SR146131: A New Potent, Orally Active, and Selective Nonpeptide Cholecystokinin Subtype 1 Receptor Agonist. I: In Vitro Studies

Eric Bignon, André Bachy, Robert Boigegrain¹, Roger Brodin¹, Michèle Cottineau, Danielle Gully, Jean-Marc Herbert, Peter Keane, Christophe Labie, Jean-Charles Molimard¹, Dominique Olliero¹, Florence Oury-Donat¹, Christophe Petereau, Valérie Prabonnaud, Marie-Pierre Rockstroh, Paul Schaeffer, Orlane Servant, Olivier Thurneyssen¹, Philippe Soubrié¹, Marc Pascal, Jean-Pierre Maffrand and Gérard Le Fur¹

Sanofi Recherche, Toulouse Cedex, France

SR146131 inhibited the binding of [¹²⁵I]-Bolton Hunter (BH)-sulfated cholecystokinin octapeptide (CCK-8S) for the human recombinant cholecystokinin subtype 1 (CCK₁) receptor (IC₅₀ = 0.56 nM) with high (300-fold) selectivity to the CCK₂ receptor.
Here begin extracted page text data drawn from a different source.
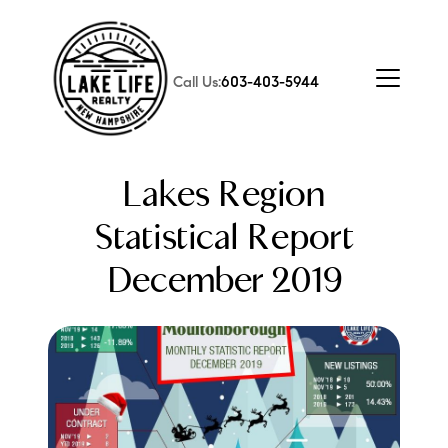
Call Us:
603-403-5944
Lakes Region
Statistical Report
December 2019
FOLLOW US
About Us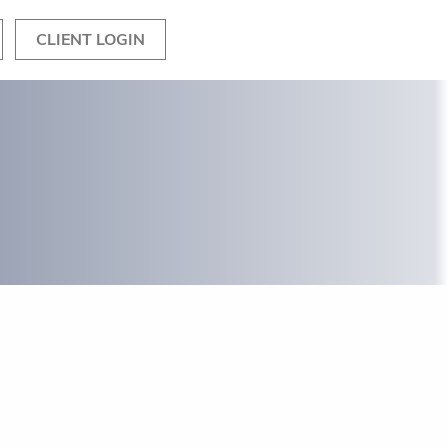
CLIENT LOGIN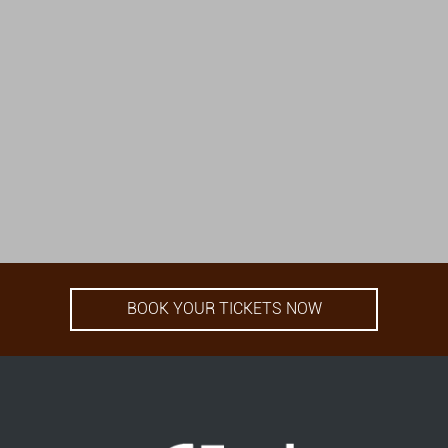
BOOK YOUR TICKETS NOW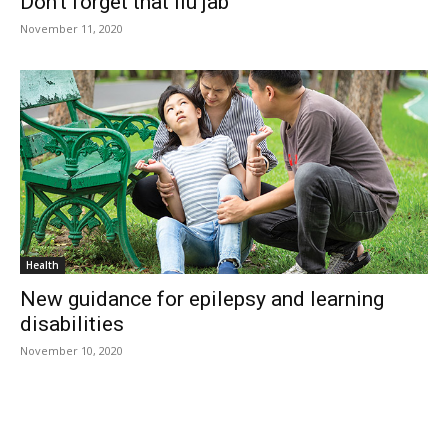
Don’t forget that flu jab
November 11, 2020
Health
New guidance for epilepsy and learning
disabilities
November 10, 2020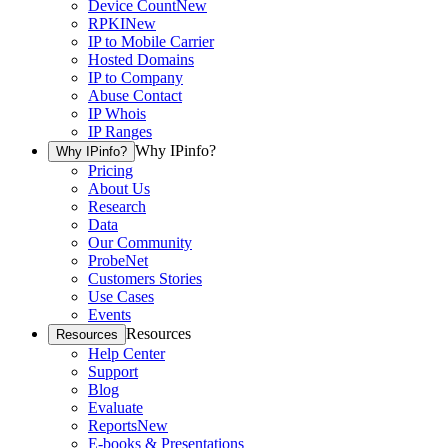
Device Count
New
RPKI
New
IP to Mobile Carrier
Hosted Domains
IP to Company
Abuse Contact
IP Whois
IP Ranges
Why IPinfo?
Why IPinfo?
Pricing
About Us
Research
Data
Our Community
ProbeNet
Customers Stories
Use Cases
Events
Resources
Resources
Help Center
Support
Blog
Evaluate
Reports
New
E-books & Presentations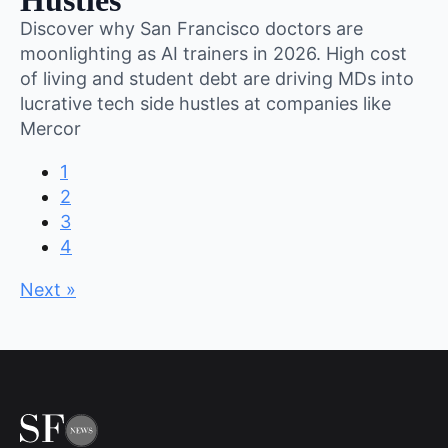
Hustles
Discover why San Francisco doctors are
moonlighting as AI trainers in 2026. High cost
of living and student debt are driving MDs into
lucrative tech side hustles at companies like
Mercor
1
2
3
4
Next »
The biological activity of SR146131 was characterized in vitro in a NIH-3T3 cell line expressing the human recombinant CCK₁ receptor (3T3-hCCK₁). Measuring intracellular calcium release, SR146131 behaved as a full agonist with an efficacy comparable with that of CCK-8S (EC₅₀ = 1.38 ± 0.06 nM). On individual cells, SR146131 induced, like CCK-8S, Ca²⁺ oscillations at subnanomolar concentrations and sustained responses at higher concentrations. Like CCK-8S, SR146131 also fully stimulated inositol monophosphate formation (EC₅₀ = 18 ± 4 nM). SR146131 partially activated mitogen-activated protein kinase and enhanced the expression of the immediate early gene krox 24. In the human CHP212 and IMR32 neuroblastoma cell lines, which constitutively express the CCK₁ receptor, SR146131 behaved as a partial agonist on intracellular calcium release and inositol monophosphate formation. All of these effects of SR146131 were inhibited by the CCK₁ receptor antagonists SR27897B and devazepide, suggesting that the effects of SR146131 were entirely mediated by the CCK₁ receptor. In contrast, high concentrations (>1 µM) of SR146131 had only minimal effects on CCK-8S-stimulated and unstimulated Chinese hamster ovary (CHO) cells expressing the human CCK₂ receptor, indicating that SR146131 is functionally inactive on the CCK₂ receptor. In conclusion, these in vitro experiments show that SR146131 is a highly potent and selective agonist of the CCK₁ receptor.